▸ YOUR ASSIGNMENT
Render the stretch from the start of the records through the line containing "torique du Grund, le" as a JSON list of strings, with one string per line and blank lines omitted. Include only those lines.

START INPUT FOR THIS TASK

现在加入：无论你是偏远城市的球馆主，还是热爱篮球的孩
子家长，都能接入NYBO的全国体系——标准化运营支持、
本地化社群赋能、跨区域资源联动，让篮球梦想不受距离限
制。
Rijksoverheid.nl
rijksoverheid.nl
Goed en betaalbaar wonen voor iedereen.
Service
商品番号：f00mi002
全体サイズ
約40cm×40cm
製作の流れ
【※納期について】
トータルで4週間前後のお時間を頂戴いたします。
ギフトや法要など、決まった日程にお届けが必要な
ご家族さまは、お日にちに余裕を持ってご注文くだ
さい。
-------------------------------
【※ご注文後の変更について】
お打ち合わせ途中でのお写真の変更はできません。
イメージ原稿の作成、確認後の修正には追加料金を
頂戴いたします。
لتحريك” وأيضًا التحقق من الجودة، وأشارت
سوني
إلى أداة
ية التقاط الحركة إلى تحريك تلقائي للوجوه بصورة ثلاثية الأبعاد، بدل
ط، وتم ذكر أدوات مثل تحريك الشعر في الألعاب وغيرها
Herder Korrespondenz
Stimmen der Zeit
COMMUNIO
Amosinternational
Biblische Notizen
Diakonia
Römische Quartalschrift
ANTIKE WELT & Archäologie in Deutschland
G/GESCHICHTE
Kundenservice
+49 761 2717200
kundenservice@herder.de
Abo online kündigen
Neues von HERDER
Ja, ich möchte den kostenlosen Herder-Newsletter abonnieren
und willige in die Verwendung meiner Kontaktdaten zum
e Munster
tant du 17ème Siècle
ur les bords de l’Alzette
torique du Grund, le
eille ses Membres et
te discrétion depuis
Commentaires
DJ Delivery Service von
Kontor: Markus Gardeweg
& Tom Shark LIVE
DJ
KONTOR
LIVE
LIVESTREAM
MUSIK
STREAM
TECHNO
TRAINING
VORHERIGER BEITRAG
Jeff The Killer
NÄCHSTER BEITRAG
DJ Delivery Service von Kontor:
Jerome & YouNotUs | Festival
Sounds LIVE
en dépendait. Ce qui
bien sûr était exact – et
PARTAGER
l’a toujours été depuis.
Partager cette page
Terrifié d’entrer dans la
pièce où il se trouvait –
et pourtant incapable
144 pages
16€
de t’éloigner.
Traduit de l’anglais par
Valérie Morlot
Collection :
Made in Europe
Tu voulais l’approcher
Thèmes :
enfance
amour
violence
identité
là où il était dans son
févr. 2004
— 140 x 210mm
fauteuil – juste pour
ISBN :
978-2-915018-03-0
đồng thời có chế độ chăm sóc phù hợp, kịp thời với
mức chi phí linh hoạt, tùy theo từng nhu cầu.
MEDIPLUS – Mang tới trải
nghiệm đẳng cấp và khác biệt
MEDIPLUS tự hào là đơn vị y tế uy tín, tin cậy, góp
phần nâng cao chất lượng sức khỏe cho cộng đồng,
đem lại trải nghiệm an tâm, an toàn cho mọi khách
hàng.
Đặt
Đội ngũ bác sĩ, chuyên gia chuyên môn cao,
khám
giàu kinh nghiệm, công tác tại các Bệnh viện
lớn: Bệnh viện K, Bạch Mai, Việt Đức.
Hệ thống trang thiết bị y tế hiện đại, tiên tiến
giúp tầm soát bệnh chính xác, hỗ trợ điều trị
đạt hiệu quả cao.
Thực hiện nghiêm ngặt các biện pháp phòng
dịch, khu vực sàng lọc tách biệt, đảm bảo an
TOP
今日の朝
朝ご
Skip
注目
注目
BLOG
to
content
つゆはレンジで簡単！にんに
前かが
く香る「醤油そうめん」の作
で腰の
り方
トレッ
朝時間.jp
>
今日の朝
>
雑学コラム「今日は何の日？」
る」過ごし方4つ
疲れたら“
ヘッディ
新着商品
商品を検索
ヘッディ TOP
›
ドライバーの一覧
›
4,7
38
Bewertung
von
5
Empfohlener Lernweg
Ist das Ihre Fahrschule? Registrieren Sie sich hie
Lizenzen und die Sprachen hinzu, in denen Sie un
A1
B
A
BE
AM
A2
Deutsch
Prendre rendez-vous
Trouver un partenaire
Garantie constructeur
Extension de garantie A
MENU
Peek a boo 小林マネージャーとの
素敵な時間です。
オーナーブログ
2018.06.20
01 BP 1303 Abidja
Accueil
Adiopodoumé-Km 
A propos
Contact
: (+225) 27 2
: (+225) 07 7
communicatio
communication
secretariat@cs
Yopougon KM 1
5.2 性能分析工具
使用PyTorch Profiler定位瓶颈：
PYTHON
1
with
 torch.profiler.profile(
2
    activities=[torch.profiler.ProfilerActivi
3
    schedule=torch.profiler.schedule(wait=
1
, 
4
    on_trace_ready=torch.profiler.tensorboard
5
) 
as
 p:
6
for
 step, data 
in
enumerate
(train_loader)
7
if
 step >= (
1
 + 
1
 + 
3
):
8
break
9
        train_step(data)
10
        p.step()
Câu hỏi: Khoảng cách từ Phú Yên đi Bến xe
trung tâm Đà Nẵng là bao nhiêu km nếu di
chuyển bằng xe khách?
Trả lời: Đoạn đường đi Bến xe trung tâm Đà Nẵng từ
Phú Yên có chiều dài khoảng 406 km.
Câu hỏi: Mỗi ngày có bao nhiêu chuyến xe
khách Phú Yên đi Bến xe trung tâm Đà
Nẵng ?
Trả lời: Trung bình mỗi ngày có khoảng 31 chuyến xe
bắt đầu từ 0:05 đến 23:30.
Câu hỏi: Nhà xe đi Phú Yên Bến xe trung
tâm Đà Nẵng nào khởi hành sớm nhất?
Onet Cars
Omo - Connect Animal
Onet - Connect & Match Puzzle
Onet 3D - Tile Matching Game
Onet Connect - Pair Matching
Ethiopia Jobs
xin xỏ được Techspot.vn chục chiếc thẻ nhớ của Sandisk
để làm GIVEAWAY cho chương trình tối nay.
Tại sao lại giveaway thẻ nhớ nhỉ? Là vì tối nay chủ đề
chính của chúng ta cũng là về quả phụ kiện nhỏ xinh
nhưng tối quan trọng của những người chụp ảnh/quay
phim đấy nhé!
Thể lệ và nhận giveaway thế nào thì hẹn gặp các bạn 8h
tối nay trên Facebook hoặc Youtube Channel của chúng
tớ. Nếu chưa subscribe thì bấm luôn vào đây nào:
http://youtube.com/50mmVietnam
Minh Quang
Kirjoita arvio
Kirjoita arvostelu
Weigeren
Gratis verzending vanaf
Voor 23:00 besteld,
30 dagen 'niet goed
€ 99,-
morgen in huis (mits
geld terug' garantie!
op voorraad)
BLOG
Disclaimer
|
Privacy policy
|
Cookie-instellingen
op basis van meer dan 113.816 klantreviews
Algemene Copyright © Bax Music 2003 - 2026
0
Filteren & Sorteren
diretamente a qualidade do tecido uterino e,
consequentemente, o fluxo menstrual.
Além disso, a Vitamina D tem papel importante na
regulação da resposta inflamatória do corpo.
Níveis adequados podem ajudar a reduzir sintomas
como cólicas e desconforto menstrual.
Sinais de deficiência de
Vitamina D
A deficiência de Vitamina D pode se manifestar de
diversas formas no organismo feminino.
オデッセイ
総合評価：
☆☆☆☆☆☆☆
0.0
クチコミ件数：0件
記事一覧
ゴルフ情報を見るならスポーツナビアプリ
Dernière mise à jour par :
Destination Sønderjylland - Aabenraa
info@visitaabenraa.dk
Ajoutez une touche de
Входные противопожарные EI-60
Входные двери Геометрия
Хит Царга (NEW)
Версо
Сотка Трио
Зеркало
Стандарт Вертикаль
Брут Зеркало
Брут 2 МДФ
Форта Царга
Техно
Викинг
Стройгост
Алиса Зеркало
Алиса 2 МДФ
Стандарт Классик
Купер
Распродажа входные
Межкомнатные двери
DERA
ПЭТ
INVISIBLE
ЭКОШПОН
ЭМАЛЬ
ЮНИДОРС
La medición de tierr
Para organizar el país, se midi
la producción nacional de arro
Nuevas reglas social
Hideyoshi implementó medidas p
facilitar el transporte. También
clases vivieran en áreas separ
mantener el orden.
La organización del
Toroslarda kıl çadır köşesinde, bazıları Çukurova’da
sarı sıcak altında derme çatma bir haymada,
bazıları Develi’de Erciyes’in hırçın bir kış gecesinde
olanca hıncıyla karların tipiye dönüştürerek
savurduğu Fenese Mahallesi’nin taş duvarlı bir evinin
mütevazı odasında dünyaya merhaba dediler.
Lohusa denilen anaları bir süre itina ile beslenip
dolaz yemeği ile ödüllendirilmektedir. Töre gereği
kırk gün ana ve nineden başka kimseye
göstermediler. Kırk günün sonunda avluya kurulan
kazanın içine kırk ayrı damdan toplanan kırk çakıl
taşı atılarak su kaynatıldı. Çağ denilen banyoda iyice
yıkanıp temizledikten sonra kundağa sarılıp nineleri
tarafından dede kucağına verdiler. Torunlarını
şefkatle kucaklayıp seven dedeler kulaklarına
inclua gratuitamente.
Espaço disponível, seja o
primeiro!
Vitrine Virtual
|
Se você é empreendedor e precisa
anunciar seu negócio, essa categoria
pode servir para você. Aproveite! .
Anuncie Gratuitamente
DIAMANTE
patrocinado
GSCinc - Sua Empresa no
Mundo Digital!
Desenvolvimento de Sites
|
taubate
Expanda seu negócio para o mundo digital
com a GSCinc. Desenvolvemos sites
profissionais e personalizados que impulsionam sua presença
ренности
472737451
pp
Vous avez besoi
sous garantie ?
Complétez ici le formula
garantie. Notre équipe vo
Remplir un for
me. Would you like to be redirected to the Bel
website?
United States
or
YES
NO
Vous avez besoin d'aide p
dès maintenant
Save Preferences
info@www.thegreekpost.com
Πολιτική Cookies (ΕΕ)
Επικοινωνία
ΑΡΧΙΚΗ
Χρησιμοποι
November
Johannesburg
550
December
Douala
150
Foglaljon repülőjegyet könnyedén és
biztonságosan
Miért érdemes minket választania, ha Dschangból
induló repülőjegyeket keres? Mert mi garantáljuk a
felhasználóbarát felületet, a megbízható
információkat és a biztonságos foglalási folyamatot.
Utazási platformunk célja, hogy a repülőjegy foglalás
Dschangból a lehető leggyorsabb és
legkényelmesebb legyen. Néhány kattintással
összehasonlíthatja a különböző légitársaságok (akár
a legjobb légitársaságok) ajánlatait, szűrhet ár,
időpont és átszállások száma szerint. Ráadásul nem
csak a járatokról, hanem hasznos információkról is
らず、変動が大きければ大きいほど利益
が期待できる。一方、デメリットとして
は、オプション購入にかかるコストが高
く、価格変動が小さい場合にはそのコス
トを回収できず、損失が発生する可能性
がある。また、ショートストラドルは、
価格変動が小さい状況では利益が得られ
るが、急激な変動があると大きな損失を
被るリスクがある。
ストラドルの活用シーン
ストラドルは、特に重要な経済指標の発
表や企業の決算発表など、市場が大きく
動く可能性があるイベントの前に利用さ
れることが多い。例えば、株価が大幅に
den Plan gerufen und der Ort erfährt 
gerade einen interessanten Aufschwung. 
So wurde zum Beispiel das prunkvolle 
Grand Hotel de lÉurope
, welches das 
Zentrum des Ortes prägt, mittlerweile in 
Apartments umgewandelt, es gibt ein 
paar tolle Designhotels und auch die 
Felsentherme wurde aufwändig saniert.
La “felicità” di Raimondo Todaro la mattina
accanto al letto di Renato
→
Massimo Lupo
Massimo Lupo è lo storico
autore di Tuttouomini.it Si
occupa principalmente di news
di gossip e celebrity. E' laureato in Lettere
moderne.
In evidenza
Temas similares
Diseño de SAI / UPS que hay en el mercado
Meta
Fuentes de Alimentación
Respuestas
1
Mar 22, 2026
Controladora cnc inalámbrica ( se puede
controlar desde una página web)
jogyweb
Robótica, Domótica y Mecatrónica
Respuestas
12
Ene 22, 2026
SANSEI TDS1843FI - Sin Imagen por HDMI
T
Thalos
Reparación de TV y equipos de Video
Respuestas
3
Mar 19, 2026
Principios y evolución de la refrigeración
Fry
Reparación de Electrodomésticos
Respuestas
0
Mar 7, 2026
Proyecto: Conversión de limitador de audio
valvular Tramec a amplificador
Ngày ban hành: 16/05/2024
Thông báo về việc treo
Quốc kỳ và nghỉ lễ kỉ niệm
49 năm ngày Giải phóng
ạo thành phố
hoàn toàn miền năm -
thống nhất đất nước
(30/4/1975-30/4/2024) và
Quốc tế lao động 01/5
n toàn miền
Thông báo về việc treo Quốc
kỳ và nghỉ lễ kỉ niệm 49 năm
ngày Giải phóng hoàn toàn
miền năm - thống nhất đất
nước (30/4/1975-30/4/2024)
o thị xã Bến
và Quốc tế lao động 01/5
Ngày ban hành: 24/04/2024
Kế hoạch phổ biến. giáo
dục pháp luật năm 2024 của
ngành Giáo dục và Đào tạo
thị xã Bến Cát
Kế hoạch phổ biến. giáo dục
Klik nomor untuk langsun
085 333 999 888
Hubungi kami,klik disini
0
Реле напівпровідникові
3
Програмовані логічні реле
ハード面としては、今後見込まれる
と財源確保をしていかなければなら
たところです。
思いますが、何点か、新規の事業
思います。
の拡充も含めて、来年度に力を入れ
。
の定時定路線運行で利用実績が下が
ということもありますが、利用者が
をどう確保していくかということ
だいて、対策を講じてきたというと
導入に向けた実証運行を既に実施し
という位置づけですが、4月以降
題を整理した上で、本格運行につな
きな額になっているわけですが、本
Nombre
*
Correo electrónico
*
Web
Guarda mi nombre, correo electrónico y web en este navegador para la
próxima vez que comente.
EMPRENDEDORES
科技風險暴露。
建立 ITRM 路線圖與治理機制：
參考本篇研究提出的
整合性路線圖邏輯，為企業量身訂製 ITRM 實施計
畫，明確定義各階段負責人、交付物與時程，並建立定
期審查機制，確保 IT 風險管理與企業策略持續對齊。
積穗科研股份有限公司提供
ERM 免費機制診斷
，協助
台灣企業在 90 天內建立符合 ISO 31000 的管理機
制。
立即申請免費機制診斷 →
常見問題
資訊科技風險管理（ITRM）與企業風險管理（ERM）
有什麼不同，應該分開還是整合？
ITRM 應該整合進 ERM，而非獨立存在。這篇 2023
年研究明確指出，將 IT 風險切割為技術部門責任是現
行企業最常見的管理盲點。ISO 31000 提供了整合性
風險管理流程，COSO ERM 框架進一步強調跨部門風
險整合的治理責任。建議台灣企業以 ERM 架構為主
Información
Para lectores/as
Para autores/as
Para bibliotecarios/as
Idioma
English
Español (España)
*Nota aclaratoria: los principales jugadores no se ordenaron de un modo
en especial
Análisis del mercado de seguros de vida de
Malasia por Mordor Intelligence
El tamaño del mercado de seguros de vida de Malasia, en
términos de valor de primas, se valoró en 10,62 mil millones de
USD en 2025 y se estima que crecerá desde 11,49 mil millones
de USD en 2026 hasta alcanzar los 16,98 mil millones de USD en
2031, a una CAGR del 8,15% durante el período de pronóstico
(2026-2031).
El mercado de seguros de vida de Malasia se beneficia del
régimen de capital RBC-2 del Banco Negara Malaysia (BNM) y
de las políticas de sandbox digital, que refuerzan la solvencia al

END INPUT FOR THIS TASK

▸ ANSWER
[
  "现在加入：无论你是偏远城市的球馆主，还是热爱篮球的孩",
  "子家长，都能接入NYBO的全国体系——标准化运营支持、",
  "本地化社群赋能、跨区域资源联动，让篮球梦想不受距离限",
  "制。",
  "Rijksoverheid.nl",
  "rijksoverheid.nl",
  "Goed en betaalbaar wonen voor iedereen.",
  "Service",
  "商品番号：f00mi002",
  "全体サイズ",
  "約40cm×40cm",
  "製作の流れ",
  "【※納期について】",
  "トータルで4週間前後のお時間を頂戴いたします。",
  "ギフトや法要など、決まった日程にお届けが必要な",
  "ご家族さまは、お日にちに余裕を持ってご注文くだ",
  "さい。",
  "-------------------------------",
  "【※ご注文後の変更について】",
  "お打ち合わせ途中でのお写真の変更はできません。",
  "イメージ原稿の作成、確認後の修正には追加料金を",
  "頂戴いたします。",
  "لتحريك” وأيضًا التحقق من الجودة، وأشارت",
  "سوني",
  "إلى أداة",
  "ية التقاط الحركة إلى تحريك تلقائي للوجوه بصورة ثلاثية الأبعاد، بدل",
  "ط، وتم ذكر أدوات مثل تحريك الشعر في الألعاب وغيرها",
  "Herder Korrespondenz",
  "Stimmen der Zeit",
  "COMMUNIO",
  "Amosinternational",
  "Biblische Notizen",
  "Diakonia",
  "Römische Quartalschrift",
  "ANTIKE WELT & Archäologie in Deutschland",
  "G/GESCHICHTE",
  "Kundenservice",
  "+49 761 2717200",
  "kundenservice@herder.de",
  "Abo online kündigen",
  "Neues von HERDER",
  "Ja, ich möchte den kostenlosen Herder-Newsletter abonnieren",
  "und willige in die Verwendung meiner Kontaktdaten zum",
  "e Munster",
  "tant du 17ème Siècle",
  "ur les bords de l’Alzette",
  "torique du Grund, le"
]